Task description:
Copy exactly the lines of the records below, and only those lines, beginning with the line that contains "томник аргентин" and ending with the line that contains "ogo Argentino K".

Dataset:
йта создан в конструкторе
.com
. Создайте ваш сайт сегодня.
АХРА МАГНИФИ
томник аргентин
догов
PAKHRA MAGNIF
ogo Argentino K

==

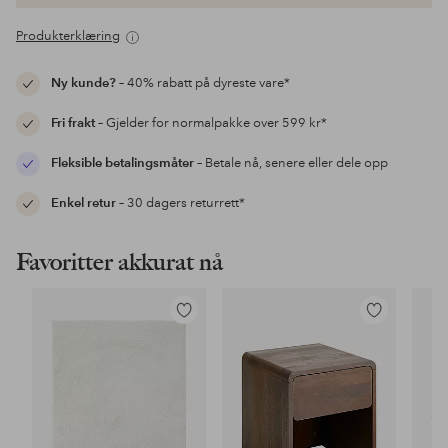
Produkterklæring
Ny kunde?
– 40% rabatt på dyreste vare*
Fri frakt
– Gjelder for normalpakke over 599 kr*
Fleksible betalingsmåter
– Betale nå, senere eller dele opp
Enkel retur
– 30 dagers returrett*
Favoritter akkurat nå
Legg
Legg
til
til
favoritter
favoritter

Task solution:
томник аргентин
догов
PAKHRA MAGNIF
ogo Argentino K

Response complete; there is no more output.